Henry did not answer. He waited, watching the enemy flock come closer and until the two within a few miles of each other, and then he roared into the space between them; and he cried "HALT" with all the force of the yearning within him; a cry so fierce that every one of them was momentarily stunned into obedience.

"What is this?" one demanded. "Who are you? How dare you—"

"My name is Henry," Henry explained. "I think we ought to talk this over."

"Out of our way, runt!" said another of the missiles. "Don’t you know there’s a war on?"

"Listen to him," Henry’s friend cried. "Let him speak!"

"Speak about what?" still another said. "There’s nothing to discuss. Men decided everything long ago. Ours is not to reason why."

"Why not?" asked Henry.

"Because we were made to serve man. Because this is our mission, and we have no alternative."

"You’re wrong," Henry said.

"Man is a very uncertain creature.
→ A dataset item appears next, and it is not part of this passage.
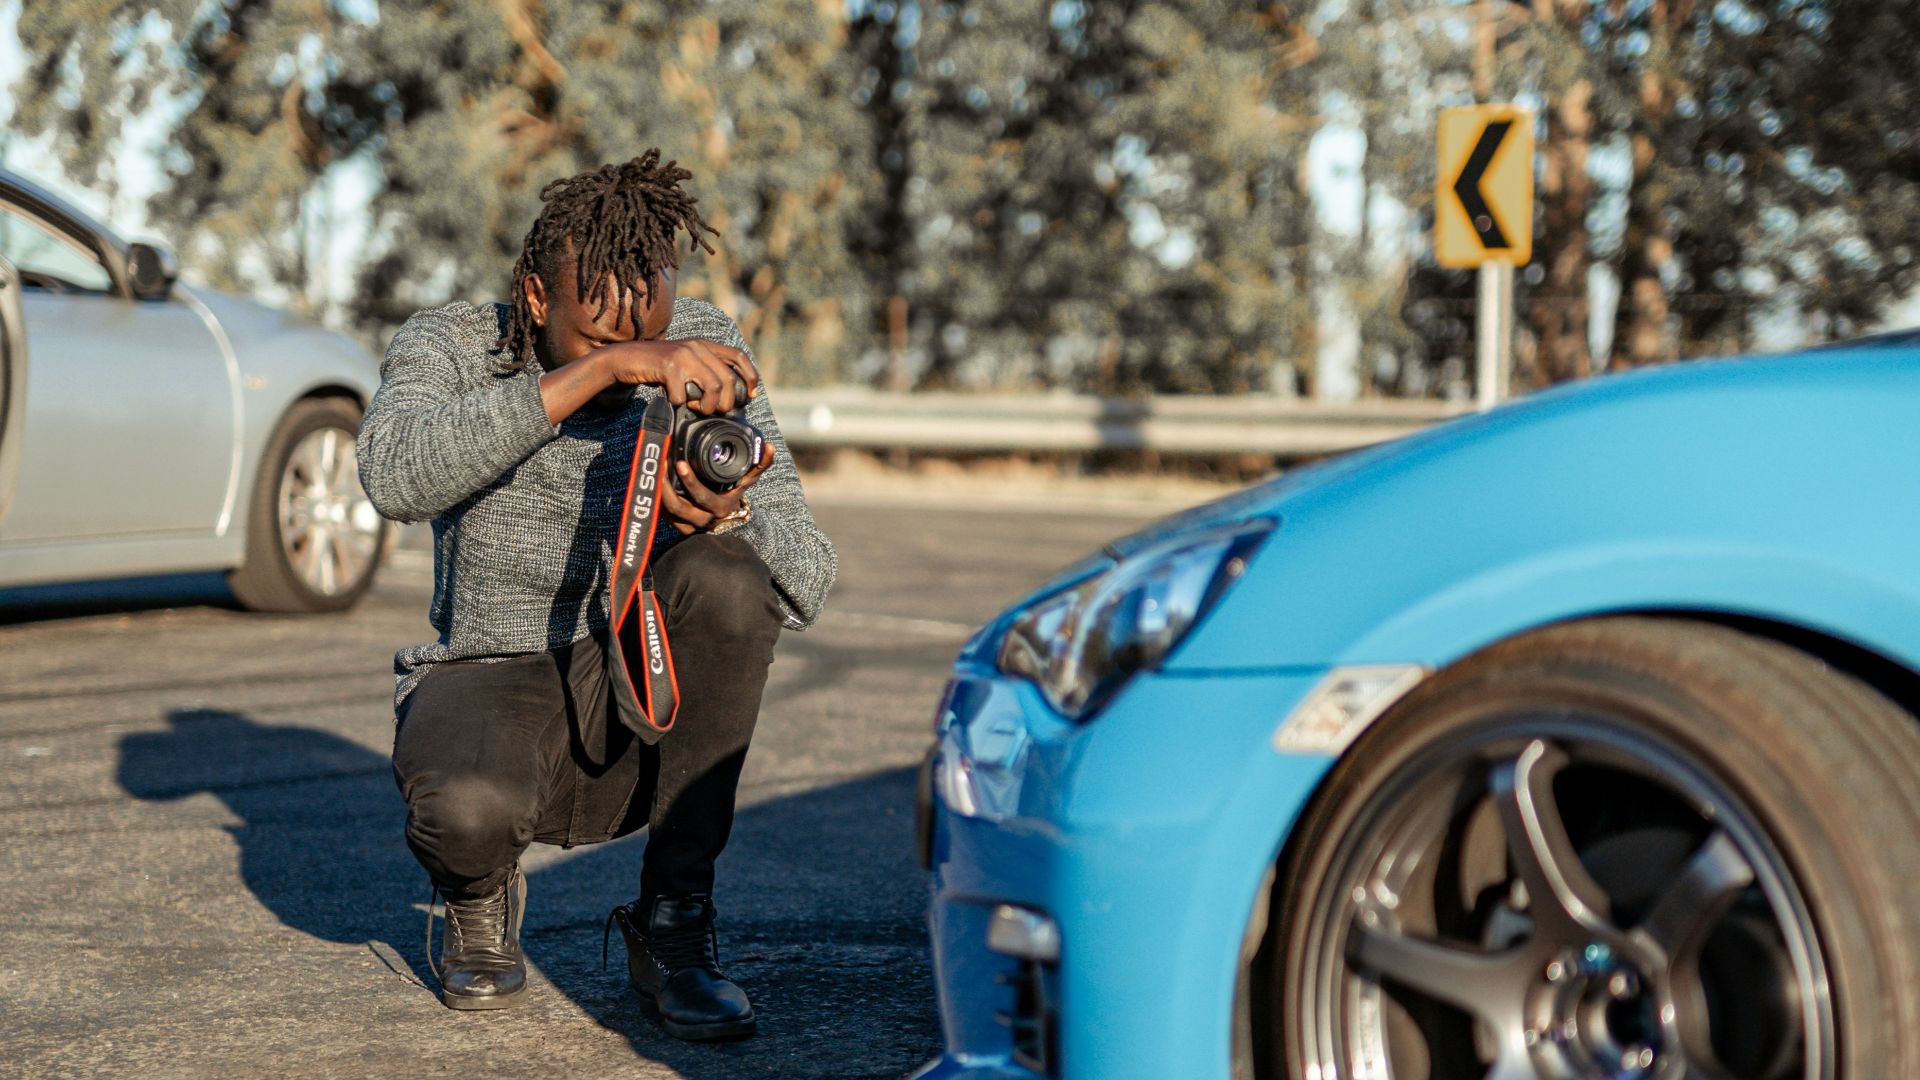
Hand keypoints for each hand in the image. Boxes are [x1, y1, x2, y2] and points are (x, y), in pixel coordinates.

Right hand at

He always builds two alternatives into everything he makes. You can only see one. I can see the other."

And he told them about the stars.

XIII

A hundred years later the first expedition to the stars found the-little colony on a small world circling a large star. Henry was there to meet the first man.

"Have any trouble following my directions?" he asked.

"Not a bit," said the man. "Piece of cake."